■ **Set task a**: According to the financial filing excerpt, where does the company's revenue come from?

It is important to note that other companies, including companies in our industry, may not use non-GAAP operating loss or free cash flow, may calculate these metrics differently, or may use other financial measures to evaluate their performance, all of which could reduce the usefulness of these non-GAAP metrics as comparative measures.
As a result, our non-GAAP operating loss and free cash flow should be considered in addition to, not as substitutes for or in isolation from, measures prepared in accordance with GAAP.
We compensate for these limitations by providing investors and other users of our financial information, reconciliations of non-GAAP operating loss to the corresponding GAAP financial measure, operating loss, and reconciliations of free cash flow to the corresponding GAAP financial measure, cash flow (used in) provided by operating activities. We encourage investors and others to review our financial information in its entirety, not to rely on any single financial measure, and to view non-GAAP operating loss and free cash flow in conjunction with the corresponding GAAP financial measure.
Components of Financial Performance
Revenue
We derive revenue from sales of our products, maintenance, and professional services. Revenue is recognized when persuasive evidence of an arrangement exists, delivery has occurred, the fee is fixed or determinable, and collectability is reasonably assured.

■ **Set task b**: Copy out word for word the lines of the entries between the line holding "text di non" and the line holding "text ALLEGA: [118, 1401, 1140, 1429]", inclusive.

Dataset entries
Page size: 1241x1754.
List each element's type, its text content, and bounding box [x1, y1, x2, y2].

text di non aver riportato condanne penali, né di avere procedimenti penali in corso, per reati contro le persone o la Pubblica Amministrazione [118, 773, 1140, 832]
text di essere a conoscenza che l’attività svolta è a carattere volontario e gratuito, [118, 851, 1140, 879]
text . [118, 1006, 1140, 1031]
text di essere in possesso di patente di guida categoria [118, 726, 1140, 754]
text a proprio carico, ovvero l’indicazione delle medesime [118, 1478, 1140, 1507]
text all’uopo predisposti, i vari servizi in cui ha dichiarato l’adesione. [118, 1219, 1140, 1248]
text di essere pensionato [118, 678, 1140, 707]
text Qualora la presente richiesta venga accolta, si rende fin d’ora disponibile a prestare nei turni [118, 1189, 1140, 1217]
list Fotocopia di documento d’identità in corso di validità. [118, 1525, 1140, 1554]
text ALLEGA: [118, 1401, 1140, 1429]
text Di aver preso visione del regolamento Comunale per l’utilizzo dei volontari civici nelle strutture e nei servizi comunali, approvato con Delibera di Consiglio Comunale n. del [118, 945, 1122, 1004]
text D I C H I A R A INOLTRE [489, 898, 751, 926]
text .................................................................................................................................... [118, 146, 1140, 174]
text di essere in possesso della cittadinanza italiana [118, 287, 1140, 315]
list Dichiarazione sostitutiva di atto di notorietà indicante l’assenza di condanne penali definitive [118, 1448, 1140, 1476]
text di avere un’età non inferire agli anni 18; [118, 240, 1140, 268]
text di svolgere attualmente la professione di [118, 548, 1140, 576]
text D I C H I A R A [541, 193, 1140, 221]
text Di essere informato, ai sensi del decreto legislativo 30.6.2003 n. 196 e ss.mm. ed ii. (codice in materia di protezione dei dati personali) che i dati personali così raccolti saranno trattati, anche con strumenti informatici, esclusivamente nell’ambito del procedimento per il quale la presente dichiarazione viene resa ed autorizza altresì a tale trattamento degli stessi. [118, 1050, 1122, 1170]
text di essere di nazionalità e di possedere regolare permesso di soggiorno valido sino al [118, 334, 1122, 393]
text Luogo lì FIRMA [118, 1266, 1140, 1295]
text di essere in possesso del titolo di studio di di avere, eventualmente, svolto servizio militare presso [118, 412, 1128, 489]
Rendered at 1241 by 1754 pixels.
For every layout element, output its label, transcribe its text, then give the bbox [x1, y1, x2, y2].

■ **Exercise answer a**: Sales of its products, maintenance, and professional services.

■ **Exercise answer b**:
text di non aver riportato condanne penali, né di avere procedimenti penali in corso, per reati contro le persone o la Pubblica Amministrazione [118, 773, 1140, 832]
text di essere a conoscenza che l’attività svolta è a carattere volontario e gratuito, [118, 851, 1140, 879]
text . [118, 1006, 1140, 1031]
text di essere in possesso di patente di guida categoria [118, 726, 1140, 754]
text a proprio carico, ovvero l’indicazione delle medesime [118, 1478, 1140, 1507]
text all’uopo predisposti, i vari servizi in cui ha dichiarato l’adesione. [118, 1219, 1140, 1248]
text di essere pensionato [118, 678, 1140, 707]
text Qualora la presente richiesta venga accolta, si rende fin d’ora disponibile a prestare nei turni [118, 1189, 1140, 1217]
list Fotocopia di documento d’identità in corso di validità. [118, 1525, 1140, 1554]
text ALLEGA: [118, 1401, 1140, 1429]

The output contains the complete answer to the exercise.